Agent Reference
Dense, example-heavy reference for AI coding agents working with Eucalypt. All content verified against source. See the guide chapters for narrative explanations.
1. Syntax Reference
1.1 Primitives
| Type | Syntax | Examples |
|---|---|---|
| Integer | digits | 42, -7, 0 |
| Float | digits with . | 3.14, -0.5 |
| String | "..." | "hello" |
| Raw string | r"..." | r"C:\path", r"^\d+" |
| C-string | c"..." | c"line\nbreak", c"tab\there" |
| T-string (ZDT) | t"..." | t"2024-03-15", t"2024-03-15T14:30:00Z" |
| Symbol | :name | :key, :active |
| Boolean | literals | true, false |
| Null | literal | null |
String escape sequences (c-strings only): \n newline, \t tab,
\r carriage return, \\ backslash, \" quote, \{ \} literal
braces, \xHH hex byte, \uHHHH unicode, \UHHHHHHHH extended
unicode.
String interpolation (all string types except t-strings): embed
expressions with {expr}. Literal braces via {{ and }}. Format
specifiers: {value:%.2f}, {n:%06d}.
Raw strings treat backslashes literally but still support {}
interpolation.
1.2 Collections
# List (commas required)
[1, 2, 3]
[]
[1, "two", :three, true]
# Block (commas optional)
{ a: 1 b: 2 c: 3 }
{ a: 1, b: 2, c: 3 }
1.3 Declarations
| Form | Syntax | Notes |
|---|---|---|
| Property | name: expr | Defines a named value, rendered in output |
| Function | f(x, y): expr | Not rendered in output |
| List destructure | f([a, b]): expr | Single param, list destructured |
| Block destructure | f({x y}): expr | Single param, block destructured |
| Cons destructure | f([h : t]): expr | Single param, head/tail split |
| Juxtaposed list | f[a, b]: expr | Sugar for f([a, b]): expr |
| Juxtaposed block | f{x y}: expr | Sugar for f({x y}): expr |
| Binary operator | (l op r): expr | Symbolic name required |
| Prefix operator | (op x): expr | Unary prefix |
| Postfix operator | (x op): expr | Unary postfix |
Top-level unit: the file itself is an implicit block without braces.
1.4 Comments
# Line comment (to end of line)
x: 42 # inline comment
1.5 Metadata Annotations
Placed between a leading backtick and the declaration:
# Documentation shorthand (string = doc metadata)
` "Adds two numbers"
add(x, y): x + y
# Structured metadata
` { doc: "Deep merge operator"
associates: :left
precedence: :append }
(l << r): deep-merge(l, r)
# Suppress from output
` :suppress
helper(x): x + 1
# Export target
` { target: :my-output }
output: { result: 42 }
# Mark as main (default) target
` :main
main: { result: 42 }
Unit-level metadata: if the first item in a file is an expression (not a declaration), it becomes metadata for the entire unit:
{ import: "helpers.eu" }
result: helper(42)
1.6 Function Application
# Standard call (NO whitespace before paren)
f(x, y)
# Catenation / pipeline (single argument, becomes LAST param)
x f # = f(x)
x f g h # = h(g(f(x)))
[1,2,3] map(inc) # map(inc, [1,2,3])
# Partial application (all functions are curried)

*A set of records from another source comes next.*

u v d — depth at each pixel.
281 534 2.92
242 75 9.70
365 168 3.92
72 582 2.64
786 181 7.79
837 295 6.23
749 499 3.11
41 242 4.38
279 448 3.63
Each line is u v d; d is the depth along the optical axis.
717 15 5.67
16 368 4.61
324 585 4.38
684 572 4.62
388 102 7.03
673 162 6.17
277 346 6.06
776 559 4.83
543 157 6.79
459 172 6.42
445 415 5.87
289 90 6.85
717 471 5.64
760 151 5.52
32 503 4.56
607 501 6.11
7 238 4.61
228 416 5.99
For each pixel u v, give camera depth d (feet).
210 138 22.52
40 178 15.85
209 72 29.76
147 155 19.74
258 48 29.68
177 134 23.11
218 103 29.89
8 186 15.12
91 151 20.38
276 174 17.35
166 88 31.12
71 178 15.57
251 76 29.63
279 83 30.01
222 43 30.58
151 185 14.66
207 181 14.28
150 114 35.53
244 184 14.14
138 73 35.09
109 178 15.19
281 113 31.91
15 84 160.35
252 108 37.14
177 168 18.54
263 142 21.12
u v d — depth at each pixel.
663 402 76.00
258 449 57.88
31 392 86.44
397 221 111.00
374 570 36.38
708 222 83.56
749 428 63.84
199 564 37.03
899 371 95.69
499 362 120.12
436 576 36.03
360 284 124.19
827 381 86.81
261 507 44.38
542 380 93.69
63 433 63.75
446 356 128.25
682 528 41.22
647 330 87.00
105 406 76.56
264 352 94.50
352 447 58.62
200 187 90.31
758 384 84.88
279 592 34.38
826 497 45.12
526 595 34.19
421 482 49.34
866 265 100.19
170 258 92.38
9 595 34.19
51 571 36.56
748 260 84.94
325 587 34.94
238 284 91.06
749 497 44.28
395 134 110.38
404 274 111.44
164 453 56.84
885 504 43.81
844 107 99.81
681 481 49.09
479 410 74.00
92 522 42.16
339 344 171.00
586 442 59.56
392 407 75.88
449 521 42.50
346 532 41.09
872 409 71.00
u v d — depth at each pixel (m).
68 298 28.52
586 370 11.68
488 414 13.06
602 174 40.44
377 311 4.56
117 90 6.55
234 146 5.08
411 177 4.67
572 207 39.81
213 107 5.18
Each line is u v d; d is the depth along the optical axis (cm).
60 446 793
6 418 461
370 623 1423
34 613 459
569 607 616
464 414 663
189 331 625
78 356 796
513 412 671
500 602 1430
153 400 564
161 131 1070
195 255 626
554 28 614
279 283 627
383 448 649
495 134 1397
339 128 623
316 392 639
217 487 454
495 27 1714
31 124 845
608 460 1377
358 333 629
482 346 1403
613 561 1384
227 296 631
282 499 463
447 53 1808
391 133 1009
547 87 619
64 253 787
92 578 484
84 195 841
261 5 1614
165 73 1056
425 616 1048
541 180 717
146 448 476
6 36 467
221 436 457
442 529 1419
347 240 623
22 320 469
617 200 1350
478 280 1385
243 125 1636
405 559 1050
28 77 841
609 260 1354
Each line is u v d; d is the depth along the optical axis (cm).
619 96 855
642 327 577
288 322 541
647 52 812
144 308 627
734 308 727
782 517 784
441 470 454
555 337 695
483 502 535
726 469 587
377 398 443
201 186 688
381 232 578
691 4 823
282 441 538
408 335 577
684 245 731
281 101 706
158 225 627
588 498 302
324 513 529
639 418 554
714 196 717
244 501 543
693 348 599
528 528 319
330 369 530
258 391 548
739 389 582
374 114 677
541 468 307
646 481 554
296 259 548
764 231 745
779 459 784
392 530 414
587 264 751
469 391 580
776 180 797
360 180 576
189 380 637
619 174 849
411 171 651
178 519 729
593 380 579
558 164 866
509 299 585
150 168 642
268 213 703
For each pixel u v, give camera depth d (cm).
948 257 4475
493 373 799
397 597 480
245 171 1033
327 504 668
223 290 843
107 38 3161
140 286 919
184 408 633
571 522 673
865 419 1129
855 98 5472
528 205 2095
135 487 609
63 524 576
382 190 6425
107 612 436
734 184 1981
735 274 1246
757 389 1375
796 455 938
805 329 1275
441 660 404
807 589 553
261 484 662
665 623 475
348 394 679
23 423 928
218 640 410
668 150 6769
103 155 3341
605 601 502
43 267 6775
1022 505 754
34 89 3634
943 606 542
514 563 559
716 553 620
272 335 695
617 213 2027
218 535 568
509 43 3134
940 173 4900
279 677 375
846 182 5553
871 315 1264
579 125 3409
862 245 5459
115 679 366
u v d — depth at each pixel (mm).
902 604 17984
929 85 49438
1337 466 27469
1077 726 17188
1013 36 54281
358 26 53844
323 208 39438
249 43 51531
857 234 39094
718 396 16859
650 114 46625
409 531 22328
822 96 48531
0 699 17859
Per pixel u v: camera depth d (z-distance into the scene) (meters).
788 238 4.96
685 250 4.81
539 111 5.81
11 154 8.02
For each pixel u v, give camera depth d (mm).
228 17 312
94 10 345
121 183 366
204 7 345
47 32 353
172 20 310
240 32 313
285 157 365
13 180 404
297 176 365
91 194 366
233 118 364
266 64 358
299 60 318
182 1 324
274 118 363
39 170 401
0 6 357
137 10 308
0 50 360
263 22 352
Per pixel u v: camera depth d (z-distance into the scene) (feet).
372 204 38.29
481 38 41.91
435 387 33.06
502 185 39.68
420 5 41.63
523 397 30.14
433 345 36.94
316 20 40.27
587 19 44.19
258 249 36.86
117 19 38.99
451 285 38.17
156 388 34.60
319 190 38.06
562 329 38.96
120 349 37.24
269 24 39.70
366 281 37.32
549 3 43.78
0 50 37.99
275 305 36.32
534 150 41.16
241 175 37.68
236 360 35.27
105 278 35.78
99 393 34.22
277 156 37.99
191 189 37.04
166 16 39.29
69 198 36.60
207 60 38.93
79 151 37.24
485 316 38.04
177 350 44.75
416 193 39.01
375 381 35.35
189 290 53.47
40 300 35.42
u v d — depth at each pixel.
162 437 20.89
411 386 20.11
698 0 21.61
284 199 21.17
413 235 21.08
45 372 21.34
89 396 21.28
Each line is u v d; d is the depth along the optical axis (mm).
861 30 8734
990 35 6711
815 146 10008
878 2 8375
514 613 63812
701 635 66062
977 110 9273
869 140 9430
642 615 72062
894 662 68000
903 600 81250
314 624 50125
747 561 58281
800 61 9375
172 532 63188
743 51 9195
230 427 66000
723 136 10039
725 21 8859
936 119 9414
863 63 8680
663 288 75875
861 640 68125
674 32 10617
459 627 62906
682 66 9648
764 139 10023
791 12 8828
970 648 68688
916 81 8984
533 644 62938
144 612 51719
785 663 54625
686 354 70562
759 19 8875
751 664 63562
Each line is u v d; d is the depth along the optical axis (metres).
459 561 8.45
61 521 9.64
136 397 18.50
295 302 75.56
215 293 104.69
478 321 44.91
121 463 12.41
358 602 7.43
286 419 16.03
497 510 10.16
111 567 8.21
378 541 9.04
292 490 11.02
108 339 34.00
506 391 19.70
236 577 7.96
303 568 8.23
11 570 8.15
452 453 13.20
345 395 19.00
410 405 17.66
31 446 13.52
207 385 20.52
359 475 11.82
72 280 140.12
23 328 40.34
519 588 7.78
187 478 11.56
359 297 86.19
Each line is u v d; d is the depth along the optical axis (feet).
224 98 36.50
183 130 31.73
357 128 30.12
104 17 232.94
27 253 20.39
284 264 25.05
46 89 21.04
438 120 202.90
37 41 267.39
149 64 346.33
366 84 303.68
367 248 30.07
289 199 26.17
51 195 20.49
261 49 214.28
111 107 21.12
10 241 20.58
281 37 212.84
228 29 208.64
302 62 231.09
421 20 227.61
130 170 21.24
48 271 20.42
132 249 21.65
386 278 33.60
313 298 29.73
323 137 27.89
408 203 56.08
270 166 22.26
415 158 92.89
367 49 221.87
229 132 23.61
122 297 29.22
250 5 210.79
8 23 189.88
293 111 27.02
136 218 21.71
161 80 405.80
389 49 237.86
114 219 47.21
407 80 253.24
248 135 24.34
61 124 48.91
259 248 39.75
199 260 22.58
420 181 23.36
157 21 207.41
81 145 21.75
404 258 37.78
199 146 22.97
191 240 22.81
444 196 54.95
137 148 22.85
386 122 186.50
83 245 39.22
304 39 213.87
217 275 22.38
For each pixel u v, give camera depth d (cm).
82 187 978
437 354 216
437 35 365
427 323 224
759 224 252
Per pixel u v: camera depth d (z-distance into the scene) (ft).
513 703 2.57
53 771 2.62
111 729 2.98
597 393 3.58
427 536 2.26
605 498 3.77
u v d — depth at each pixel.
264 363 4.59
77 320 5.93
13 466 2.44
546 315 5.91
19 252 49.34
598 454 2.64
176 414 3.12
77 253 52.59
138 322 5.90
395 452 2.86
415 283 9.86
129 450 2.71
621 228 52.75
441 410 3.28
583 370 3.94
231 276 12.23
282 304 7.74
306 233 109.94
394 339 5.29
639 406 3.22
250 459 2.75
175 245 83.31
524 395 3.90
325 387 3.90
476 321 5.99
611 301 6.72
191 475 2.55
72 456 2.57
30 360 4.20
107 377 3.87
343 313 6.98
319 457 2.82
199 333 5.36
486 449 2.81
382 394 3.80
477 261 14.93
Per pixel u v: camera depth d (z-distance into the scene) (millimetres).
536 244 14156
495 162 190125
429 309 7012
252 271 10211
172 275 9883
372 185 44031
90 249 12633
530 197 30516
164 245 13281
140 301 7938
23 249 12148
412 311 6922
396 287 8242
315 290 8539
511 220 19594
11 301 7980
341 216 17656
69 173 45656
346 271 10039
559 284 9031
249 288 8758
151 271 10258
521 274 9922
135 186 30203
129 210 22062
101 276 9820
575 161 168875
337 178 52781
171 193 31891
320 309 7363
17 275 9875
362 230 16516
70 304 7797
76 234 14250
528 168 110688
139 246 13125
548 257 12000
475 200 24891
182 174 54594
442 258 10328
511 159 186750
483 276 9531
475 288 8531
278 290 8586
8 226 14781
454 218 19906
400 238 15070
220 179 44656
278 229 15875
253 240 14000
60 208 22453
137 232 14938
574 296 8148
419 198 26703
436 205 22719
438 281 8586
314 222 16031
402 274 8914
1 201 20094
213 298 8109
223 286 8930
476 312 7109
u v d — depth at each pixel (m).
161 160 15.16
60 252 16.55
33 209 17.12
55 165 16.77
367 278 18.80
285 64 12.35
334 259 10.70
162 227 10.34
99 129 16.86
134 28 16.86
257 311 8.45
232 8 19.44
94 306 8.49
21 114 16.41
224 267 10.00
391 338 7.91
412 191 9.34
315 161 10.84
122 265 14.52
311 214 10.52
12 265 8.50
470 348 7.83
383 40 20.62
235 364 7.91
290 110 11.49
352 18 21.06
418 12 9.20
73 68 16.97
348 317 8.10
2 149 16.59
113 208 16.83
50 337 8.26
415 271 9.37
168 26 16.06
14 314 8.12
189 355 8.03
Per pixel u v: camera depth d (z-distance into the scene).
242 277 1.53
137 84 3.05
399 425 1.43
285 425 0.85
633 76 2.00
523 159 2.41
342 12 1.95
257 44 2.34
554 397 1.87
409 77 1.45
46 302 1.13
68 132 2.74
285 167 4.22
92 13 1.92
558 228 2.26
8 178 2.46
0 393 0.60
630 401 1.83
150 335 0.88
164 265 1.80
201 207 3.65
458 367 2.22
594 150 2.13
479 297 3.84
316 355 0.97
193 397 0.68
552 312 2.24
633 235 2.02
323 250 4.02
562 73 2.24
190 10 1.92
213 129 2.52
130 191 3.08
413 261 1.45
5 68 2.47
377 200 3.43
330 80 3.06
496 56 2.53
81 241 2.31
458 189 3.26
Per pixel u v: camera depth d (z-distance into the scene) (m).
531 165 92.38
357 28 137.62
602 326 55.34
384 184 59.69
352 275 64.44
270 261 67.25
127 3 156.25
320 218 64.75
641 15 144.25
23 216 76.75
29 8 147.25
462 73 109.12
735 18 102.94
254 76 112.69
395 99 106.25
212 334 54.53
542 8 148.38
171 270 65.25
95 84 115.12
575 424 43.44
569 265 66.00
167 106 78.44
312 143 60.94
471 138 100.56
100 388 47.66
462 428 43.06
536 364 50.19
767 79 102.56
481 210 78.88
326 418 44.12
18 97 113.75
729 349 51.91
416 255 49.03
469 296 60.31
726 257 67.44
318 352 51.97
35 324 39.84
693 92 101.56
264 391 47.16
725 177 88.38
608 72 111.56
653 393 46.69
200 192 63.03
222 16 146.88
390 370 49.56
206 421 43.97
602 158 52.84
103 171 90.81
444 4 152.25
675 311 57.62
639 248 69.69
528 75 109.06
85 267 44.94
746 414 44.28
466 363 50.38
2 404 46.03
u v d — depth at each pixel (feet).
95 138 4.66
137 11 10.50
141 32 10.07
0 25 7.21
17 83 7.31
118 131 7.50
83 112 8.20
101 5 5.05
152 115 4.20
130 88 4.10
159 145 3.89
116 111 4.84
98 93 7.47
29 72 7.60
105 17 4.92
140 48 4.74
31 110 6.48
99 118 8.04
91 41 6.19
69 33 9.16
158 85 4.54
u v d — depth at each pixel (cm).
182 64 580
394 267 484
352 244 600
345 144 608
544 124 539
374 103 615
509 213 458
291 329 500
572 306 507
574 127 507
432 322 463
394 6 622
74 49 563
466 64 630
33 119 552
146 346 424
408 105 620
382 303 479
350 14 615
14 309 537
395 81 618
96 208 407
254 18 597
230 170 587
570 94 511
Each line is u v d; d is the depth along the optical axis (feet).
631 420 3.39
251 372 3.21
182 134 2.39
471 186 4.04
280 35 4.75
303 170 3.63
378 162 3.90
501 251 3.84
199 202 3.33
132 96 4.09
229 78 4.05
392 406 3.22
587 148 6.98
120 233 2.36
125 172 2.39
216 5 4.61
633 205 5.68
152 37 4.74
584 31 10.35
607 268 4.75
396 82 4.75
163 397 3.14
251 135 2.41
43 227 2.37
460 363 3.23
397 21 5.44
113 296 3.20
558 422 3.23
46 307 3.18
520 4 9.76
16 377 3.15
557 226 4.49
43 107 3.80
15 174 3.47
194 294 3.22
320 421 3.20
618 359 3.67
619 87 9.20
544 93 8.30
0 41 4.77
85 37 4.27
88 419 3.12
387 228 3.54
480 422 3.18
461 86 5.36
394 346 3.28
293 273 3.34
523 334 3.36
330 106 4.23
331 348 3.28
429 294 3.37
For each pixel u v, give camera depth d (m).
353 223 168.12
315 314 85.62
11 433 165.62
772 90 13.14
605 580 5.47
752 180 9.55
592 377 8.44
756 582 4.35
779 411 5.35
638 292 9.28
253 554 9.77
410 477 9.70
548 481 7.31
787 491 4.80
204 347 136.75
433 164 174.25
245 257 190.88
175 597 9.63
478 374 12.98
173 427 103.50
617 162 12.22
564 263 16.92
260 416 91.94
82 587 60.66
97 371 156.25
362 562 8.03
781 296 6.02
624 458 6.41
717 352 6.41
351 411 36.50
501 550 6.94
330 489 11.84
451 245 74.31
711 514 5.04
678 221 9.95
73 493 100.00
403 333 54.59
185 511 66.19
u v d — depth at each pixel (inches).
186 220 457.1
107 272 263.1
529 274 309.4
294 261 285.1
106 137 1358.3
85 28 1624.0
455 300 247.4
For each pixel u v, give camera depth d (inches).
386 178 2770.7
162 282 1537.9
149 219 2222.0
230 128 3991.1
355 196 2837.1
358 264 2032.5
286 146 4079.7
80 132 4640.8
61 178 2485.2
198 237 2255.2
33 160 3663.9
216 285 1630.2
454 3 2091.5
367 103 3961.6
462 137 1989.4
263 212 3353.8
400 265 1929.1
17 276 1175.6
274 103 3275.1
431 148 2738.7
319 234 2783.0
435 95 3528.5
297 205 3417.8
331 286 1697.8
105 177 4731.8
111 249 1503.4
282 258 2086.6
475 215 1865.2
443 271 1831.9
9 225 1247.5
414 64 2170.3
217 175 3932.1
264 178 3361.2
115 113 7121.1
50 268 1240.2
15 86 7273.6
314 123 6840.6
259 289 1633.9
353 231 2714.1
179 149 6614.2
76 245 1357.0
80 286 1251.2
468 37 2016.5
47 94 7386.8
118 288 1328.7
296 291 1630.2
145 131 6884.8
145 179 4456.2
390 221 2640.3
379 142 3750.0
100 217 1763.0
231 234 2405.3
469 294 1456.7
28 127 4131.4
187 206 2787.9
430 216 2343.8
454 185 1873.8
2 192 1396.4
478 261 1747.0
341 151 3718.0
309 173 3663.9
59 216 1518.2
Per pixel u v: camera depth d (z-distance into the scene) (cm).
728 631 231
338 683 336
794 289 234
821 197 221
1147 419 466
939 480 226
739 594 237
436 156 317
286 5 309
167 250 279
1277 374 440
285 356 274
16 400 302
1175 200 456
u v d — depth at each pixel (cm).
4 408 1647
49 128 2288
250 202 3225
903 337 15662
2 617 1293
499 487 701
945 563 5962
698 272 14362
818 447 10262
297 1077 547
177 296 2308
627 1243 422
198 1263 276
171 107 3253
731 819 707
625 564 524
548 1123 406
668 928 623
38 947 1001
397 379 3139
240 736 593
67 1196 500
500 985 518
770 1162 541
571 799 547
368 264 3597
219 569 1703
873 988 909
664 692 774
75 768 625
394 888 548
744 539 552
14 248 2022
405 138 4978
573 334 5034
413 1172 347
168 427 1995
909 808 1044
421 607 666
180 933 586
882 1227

add(1) # returns a function that adds 1
[1,2,3] map(+ 10) # section: adds 10 to each
# Sections (operator with gaps filled by implicit params)
(+ 1) # function: _ + 1
(* 2) # function: _ * 2
(> 3) # function: _ > 3
(/) # function: _ / _ (two params)
1.7 Lookup and Generalised Lookup
# Simple property lookup (dot, precedence 90)
block.key
config.db.host
# Generalised lookup (evaluate RHS in block scope)
{ a: 3 b: 4 }.(a + b) # 7
{ a: 3 b: 4 }.[a, b] # [3, 4]
{ a: 3 b: 4 }."{a} and {b}" # "3 and 4"
Warning: . binds very tightly (precedence 90). list head.name
parses as list (head.name), not (list head).name. Use parentheses:
(list head).name.
1.8 Anaphora (Implicit Parameters)
| Type | Numbered | Unnumbered | Scope |
|---|---|---|---|
| Expression | _0, _1, _2 | _ (each _ = new param) | Expression |
| Block | •0, •1, •2 | • (each • = new param) | Block |
| String | {0}, {1}, {2} | {} (each {} = new param) | String literal |
# Expression anaphora
[1,2,3] map(_0 * _0) # square: [1,4,9]
[1,2,3] filter(_ > 1) # [2,3]
# Block anaphora (• = bullet, Option-8 on Mac)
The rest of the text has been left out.